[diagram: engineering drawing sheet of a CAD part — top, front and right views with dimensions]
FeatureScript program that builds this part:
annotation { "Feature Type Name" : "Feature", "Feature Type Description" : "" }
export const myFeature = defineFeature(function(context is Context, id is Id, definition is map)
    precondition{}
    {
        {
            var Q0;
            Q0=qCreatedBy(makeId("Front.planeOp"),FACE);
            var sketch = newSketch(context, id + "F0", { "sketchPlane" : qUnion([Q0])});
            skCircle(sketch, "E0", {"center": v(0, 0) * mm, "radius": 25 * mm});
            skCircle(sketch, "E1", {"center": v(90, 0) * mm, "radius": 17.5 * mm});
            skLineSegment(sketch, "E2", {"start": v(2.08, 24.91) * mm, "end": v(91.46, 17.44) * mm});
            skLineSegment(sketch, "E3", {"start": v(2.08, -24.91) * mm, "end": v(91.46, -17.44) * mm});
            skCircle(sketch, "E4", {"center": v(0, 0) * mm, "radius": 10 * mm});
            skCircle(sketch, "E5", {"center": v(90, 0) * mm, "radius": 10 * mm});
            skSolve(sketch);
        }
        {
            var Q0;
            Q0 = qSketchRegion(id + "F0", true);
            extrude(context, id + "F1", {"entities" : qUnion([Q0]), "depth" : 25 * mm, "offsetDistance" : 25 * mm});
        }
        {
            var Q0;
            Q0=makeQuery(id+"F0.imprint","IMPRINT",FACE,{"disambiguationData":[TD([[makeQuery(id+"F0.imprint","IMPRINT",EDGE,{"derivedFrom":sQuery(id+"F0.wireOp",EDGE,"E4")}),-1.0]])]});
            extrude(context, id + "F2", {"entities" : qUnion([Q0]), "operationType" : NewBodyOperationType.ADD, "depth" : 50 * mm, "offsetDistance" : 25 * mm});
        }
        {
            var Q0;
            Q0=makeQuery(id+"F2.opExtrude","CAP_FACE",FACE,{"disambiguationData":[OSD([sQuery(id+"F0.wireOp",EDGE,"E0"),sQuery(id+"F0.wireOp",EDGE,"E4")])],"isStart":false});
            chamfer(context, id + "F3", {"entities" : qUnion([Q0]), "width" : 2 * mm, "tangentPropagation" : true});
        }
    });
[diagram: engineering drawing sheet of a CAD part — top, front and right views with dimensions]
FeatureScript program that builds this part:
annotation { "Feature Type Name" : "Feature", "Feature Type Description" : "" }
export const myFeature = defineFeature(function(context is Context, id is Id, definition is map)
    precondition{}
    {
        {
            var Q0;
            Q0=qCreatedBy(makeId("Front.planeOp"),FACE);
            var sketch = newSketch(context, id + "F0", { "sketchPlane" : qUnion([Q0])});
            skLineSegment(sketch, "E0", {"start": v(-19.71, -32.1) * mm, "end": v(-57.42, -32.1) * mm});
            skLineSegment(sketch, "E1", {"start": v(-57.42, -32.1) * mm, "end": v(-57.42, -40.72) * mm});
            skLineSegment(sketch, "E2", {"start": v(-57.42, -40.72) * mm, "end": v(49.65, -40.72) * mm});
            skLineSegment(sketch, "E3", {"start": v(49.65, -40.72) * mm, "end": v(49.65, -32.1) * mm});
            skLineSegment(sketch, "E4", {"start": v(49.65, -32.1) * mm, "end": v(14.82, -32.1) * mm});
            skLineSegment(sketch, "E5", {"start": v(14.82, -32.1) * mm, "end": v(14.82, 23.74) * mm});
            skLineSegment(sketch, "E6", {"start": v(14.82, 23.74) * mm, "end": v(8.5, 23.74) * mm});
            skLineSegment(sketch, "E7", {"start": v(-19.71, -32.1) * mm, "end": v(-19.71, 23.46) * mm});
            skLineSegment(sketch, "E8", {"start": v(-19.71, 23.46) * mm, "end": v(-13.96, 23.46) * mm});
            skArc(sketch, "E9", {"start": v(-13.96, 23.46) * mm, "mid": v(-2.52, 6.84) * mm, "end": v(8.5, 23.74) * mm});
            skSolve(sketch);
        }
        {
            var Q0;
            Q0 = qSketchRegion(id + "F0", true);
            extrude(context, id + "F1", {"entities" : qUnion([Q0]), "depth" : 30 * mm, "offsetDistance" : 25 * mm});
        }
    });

· · ·

- [Given instruction] Please collect every line of the data above that contains the string "radius".

- [Solution for this task]
            skCircle(sketch, "E0", {"center": v(0, 0) * mm, "radius": 25 * mm});
            skCircle(sketch, "E1", {"center": v(90, 0) * mm, "radius": 17.5 * mm});
            skCircle(sketch, "E4", {"center": v(0, 0) * mm, "radius": 10 * mm});
            skCircle(sketch, "E5", {"center": v(90, 0) * mm, "radius": 10 * mm});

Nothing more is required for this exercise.